Return every line of the entries below word for word, leaving out the pictures.
(Beginning of Study material)
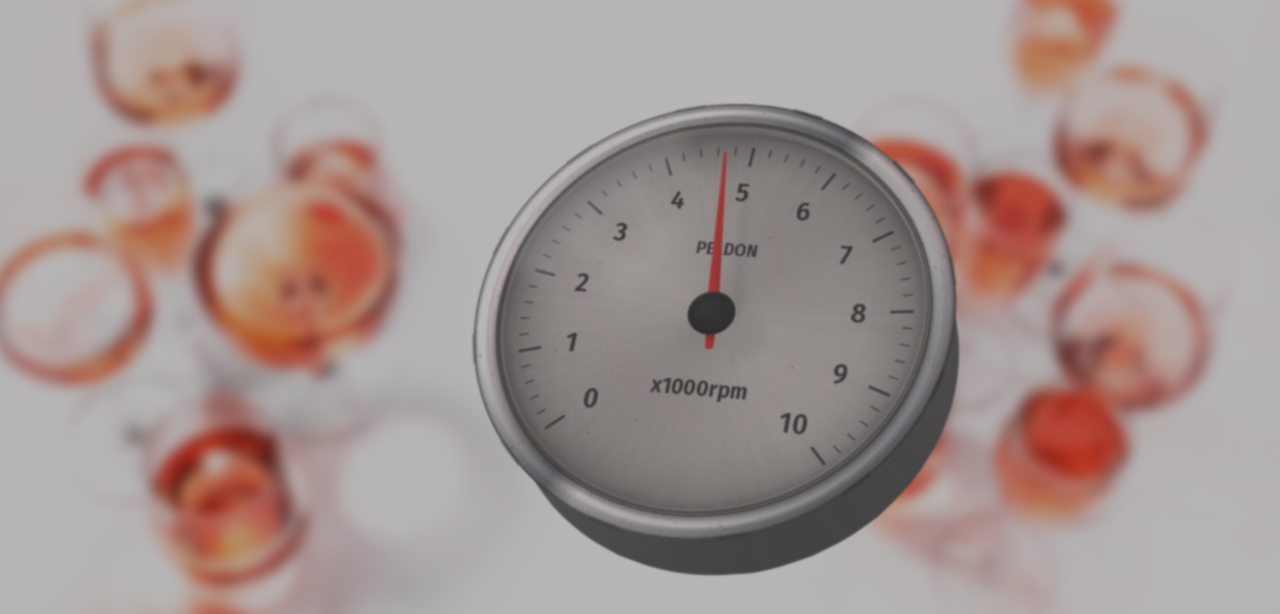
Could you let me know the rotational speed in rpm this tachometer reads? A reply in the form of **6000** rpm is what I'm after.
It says **4700** rpm
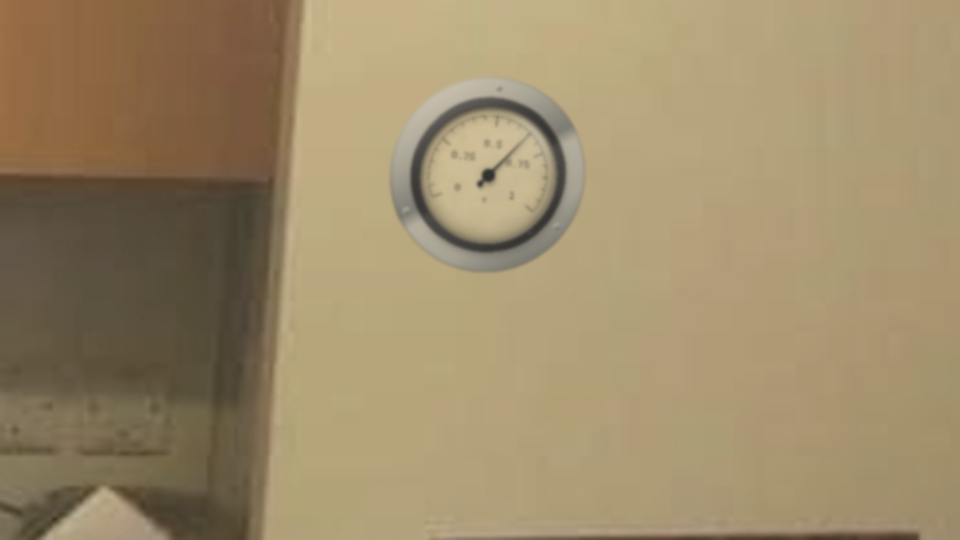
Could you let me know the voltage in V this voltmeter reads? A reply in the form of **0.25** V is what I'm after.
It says **0.65** V
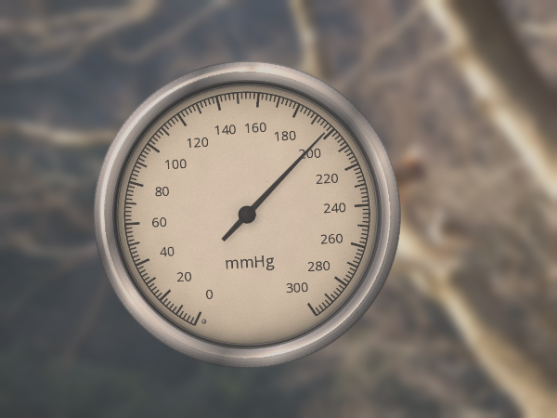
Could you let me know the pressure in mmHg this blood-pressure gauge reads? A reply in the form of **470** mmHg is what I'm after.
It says **198** mmHg
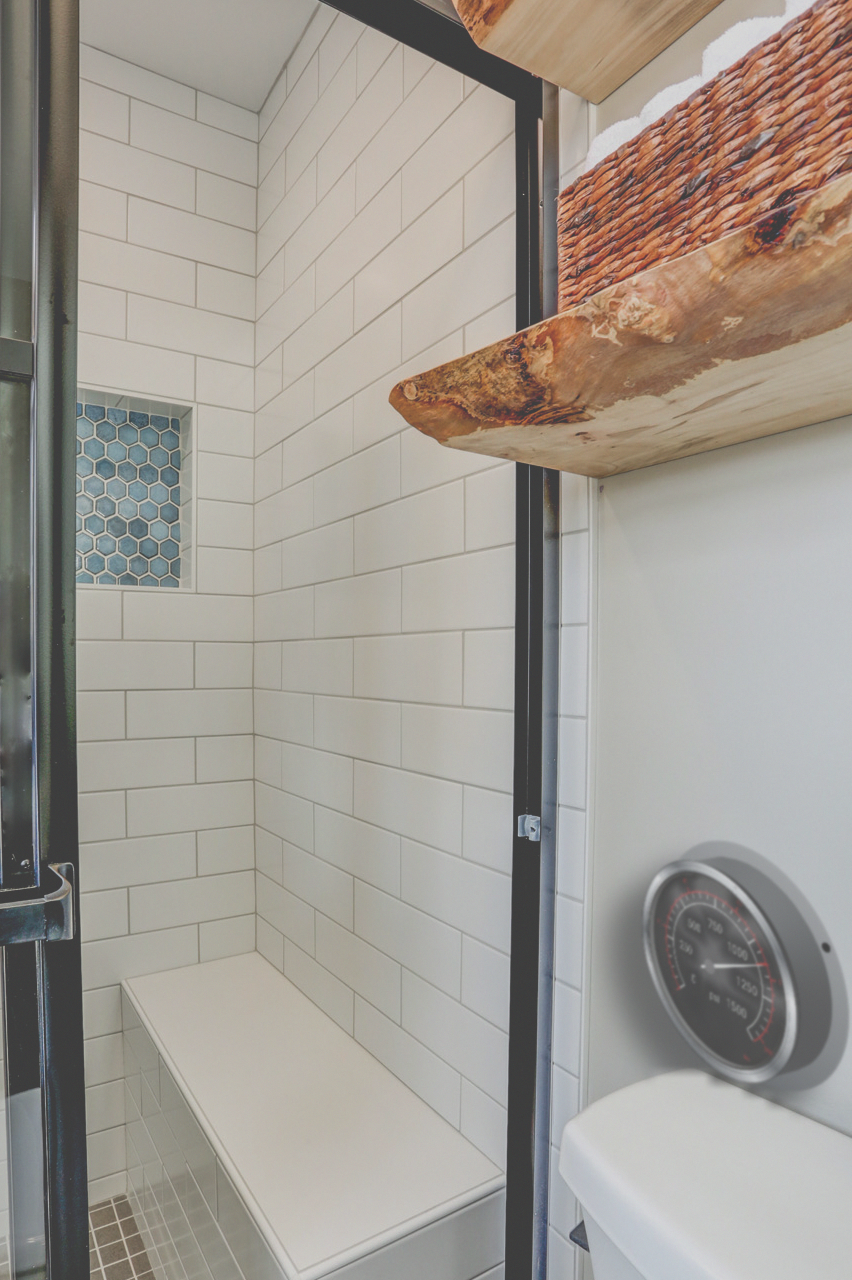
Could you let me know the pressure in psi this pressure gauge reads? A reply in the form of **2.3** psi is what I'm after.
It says **1100** psi
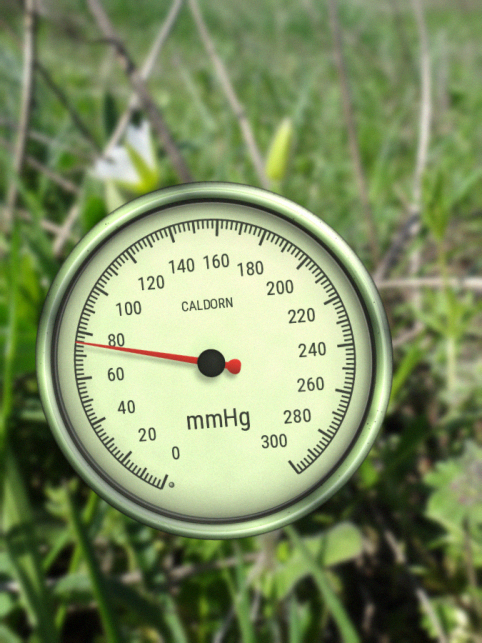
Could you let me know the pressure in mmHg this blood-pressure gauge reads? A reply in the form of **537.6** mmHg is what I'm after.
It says **76** mmHg
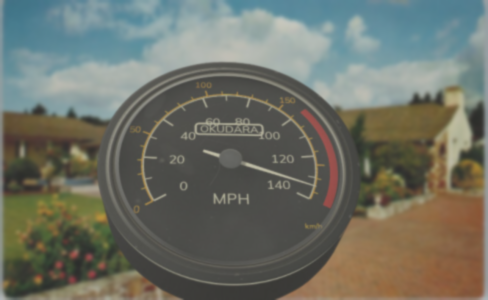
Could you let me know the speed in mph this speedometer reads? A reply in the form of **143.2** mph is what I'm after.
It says **135** mph
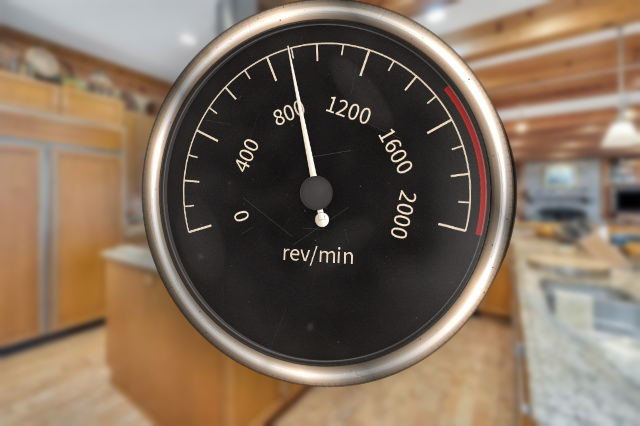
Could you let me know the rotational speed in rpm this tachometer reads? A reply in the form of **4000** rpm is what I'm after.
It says **900** rpm
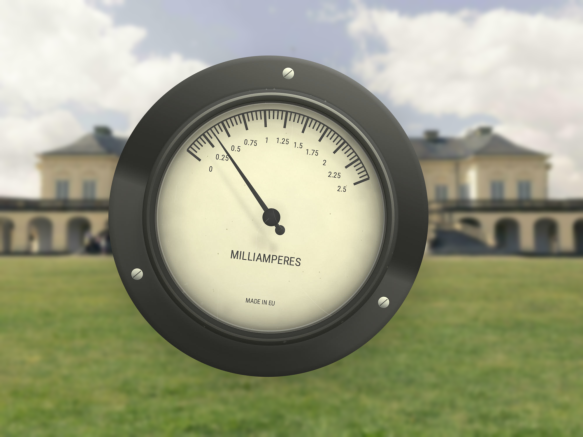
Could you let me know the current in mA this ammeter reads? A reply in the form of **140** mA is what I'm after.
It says **0.35** mA
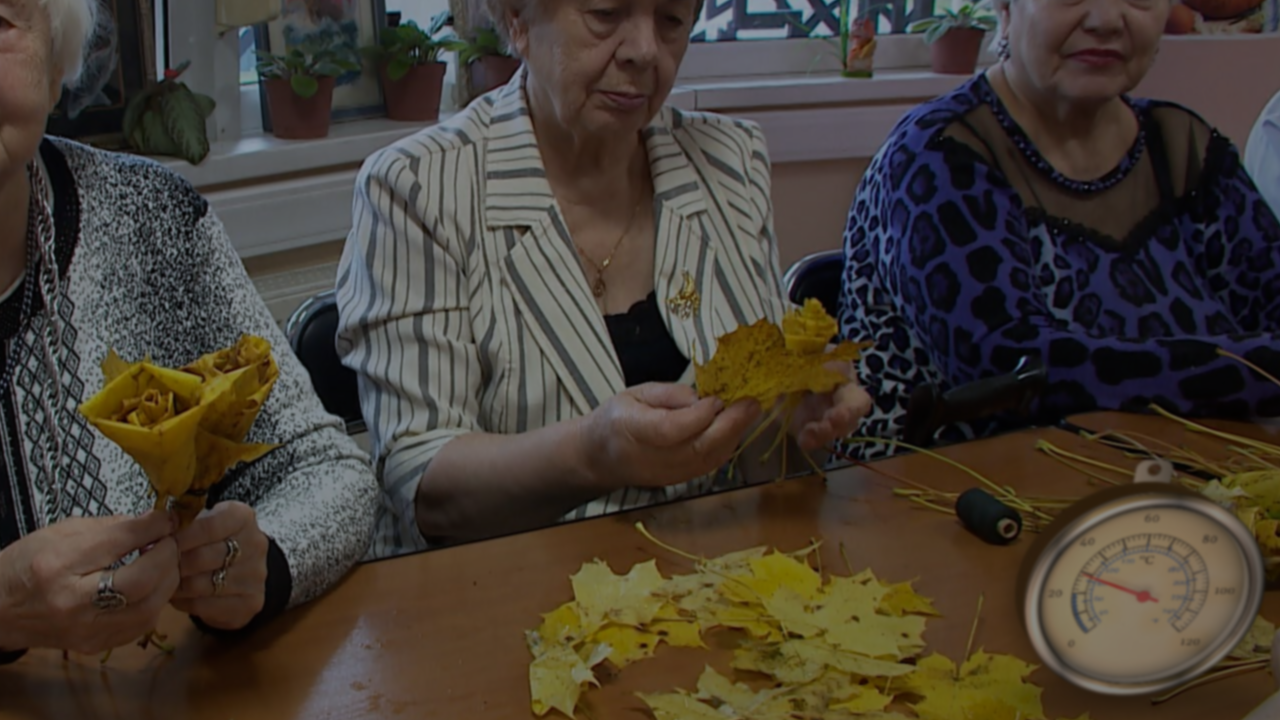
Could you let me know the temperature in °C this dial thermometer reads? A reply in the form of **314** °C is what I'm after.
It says **30** °C
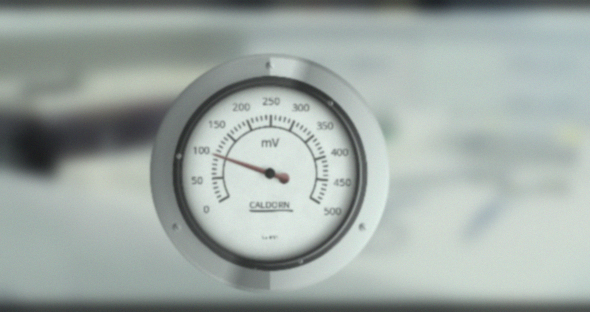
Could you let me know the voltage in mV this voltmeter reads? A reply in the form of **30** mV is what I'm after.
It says **100** mV
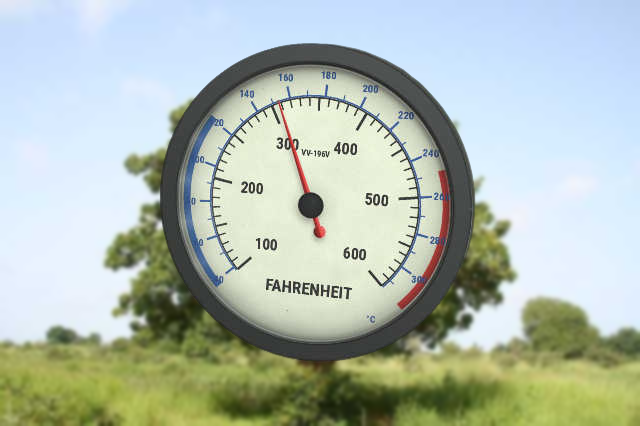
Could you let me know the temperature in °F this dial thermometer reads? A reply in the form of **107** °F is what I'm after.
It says **310** °F
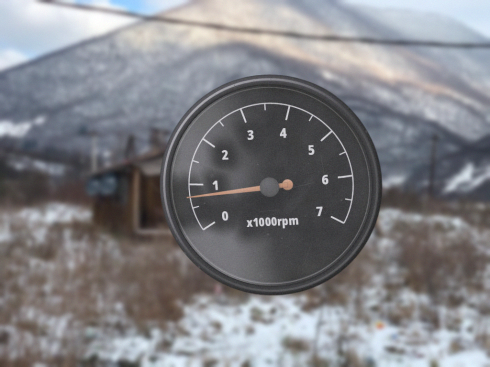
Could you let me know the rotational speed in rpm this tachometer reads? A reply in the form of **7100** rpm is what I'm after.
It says **750** rpm
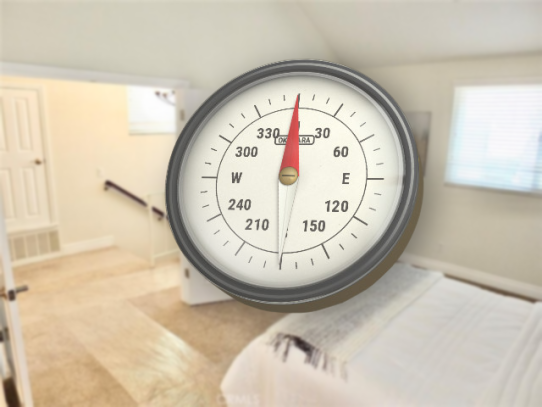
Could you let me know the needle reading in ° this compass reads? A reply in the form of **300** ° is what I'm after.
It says **0** °
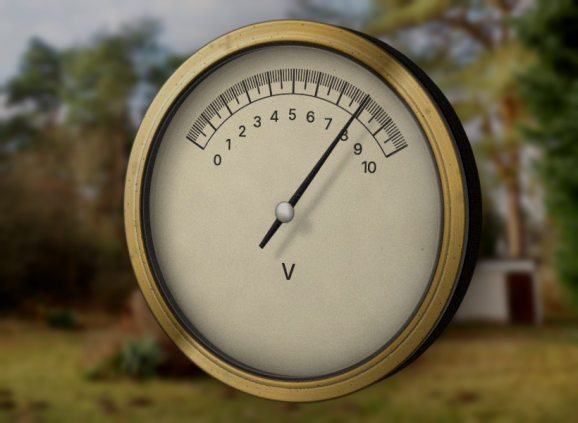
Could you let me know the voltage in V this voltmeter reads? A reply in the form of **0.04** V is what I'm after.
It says **8** V
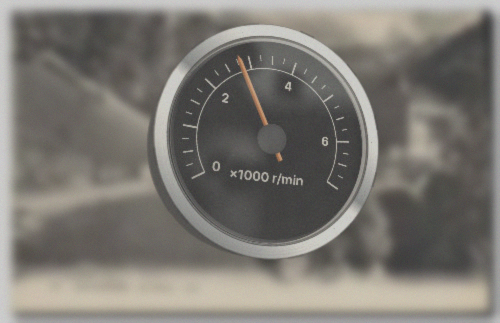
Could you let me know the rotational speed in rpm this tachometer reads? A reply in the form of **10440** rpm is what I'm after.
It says **2750** rpm
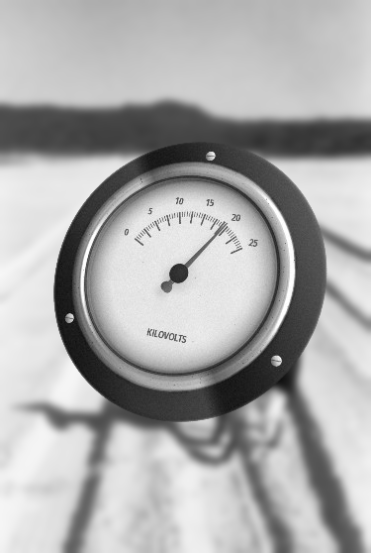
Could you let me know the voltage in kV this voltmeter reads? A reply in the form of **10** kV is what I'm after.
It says **20** kV
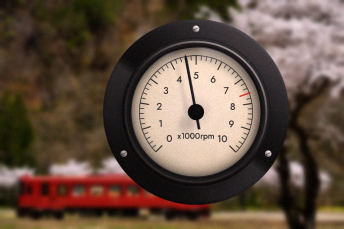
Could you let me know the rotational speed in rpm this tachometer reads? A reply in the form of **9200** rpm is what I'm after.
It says **4600** rpm
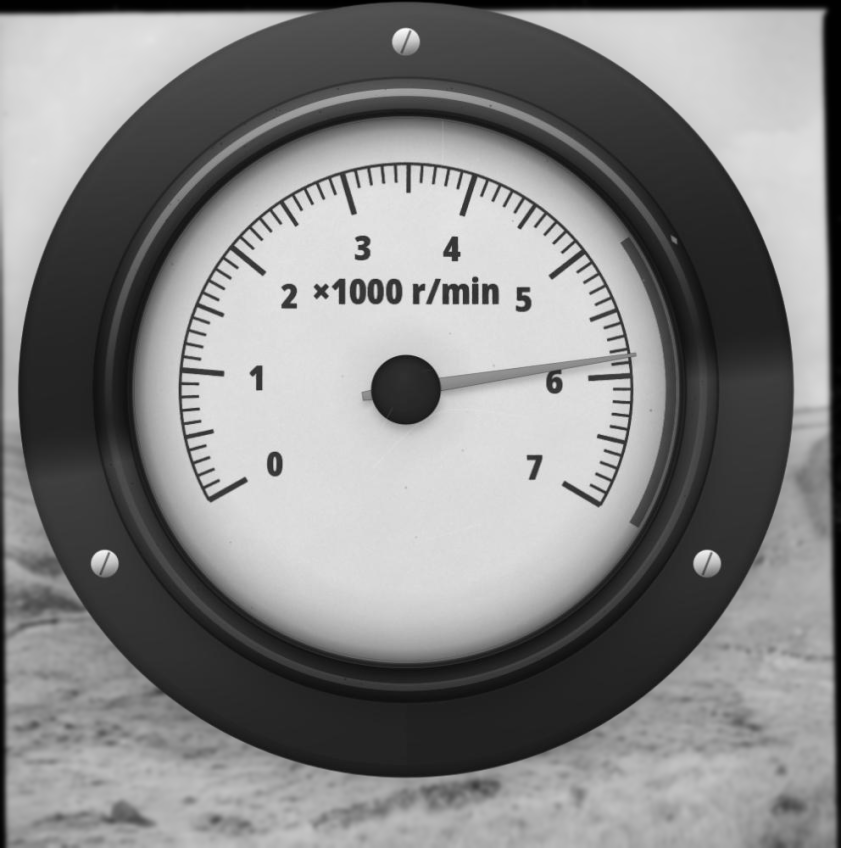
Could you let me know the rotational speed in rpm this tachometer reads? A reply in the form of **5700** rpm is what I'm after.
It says **5850** rpm
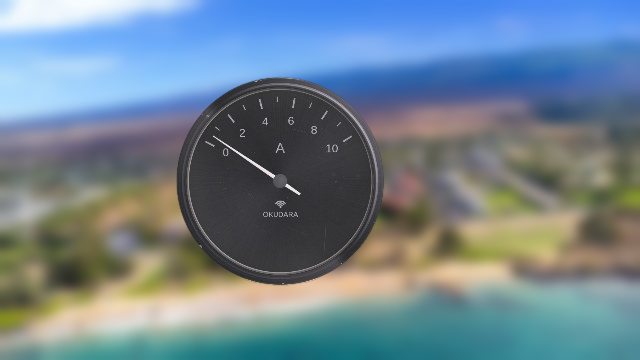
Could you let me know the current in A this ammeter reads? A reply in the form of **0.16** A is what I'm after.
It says **0.5** A
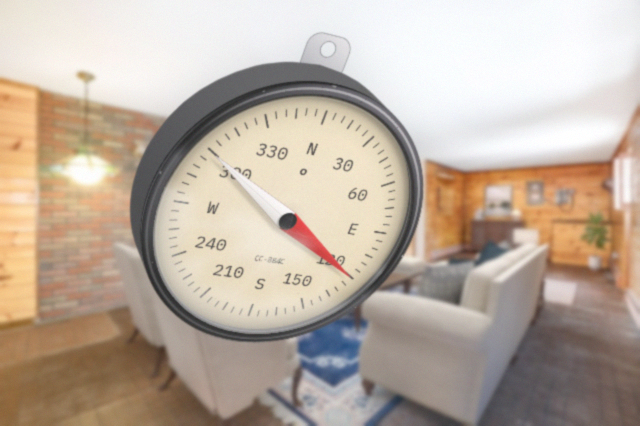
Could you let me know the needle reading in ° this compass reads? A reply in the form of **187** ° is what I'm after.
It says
(End of Study material)
● **Exercise output**:
Could you let me know the rotational speed in rpm this tachometer reads? A reply in the form of **6000** rpm is what I'm after.
It says **4700** rpm
Could you let me know the voltage in V this voltmeter reads? A reply in the form of **0.25** V is what I'm after.
It says **0.65** V
Could you let me know the pressure in mmHg this blood-pressure gauge reads? A reply in the form of **470** mmHg is what I'm after.
It says **198** mmHg
Could you let me know the pressure in psi this pressure gauge reads? A reply in the form of **2.3** psi is what I'm after.
It says **1100** psi
Could you let me know the pressure in mmHg this blood-pressure gauge reads? A reply in the form of **537.6** mmHg is what I'm after.
It says **76** mmHg
Could you let me know the speed in mph this speedometer reads? A reply in the form of **143.2** mph is what I'm after.
It says **135** mph
Could you let me know the rotational speed in rpm this tachometer reads? A reply in the form of **4000** rpm is what I'm after.
It says **900** rpm
Could you let me know the current in mA this ammeter reads? A reply in the form of **140** mA is what I'm after.
It says **0.35** mA
Could you let me know the temperature in °C this dial thermometer reads? A reply in the form of **314** °C is what I'm after.
It says **30** °C
Could you let me know the voltage in mV this voltmeter reads? A reply in the form of **30** mV is what I'm after.
It says **100** mV
Could you let me know the temperature in °F this dial thermometer reads? A reply in the form of **107** °F is what I'm after.
It says **310** °F
Could you let me know the rotational speed in rpm this tachometer reads? A reply in the form of **7100** rpm is what I'm after.
It says **750** rpm
Could you let me know the needle reading in ° this compass reads? A reply in the form of **300** ° is what I'm after.
It says **0** °
Could you let me know the voltage in V this voltmeter reads? A reply in the form of **0.04** V is what I'm after.
It says **8** V
Could you let me know the rotational speed in rpm this tachometer reads? A reply in the form of **10440** rpm is what I'm after.
It says **2750** rpm
Could you let me know the voltage in kV this voltmeter reads? A reply in the form of **10** kV is what I'm after.
It says **20** kV
Could you let me know the rotational speed in rpm this tachometer reads? A reply in the form of **9200** rpm is what I'm after.
It says **4600** rpm
Could you let me know the rotational speed in rpm this tachometer reads? A reply in the form of **5700** rpm is what I'm after.
It says **5850** rpm
Could you let me know the current in A this ammeter reads? A reply in the form of **0.16** A is what I'm after.
It says **0.5** A
Could you let me know the needle reading in ° this compass reads? A reply in the form of **187** ° is what I'm after.
It says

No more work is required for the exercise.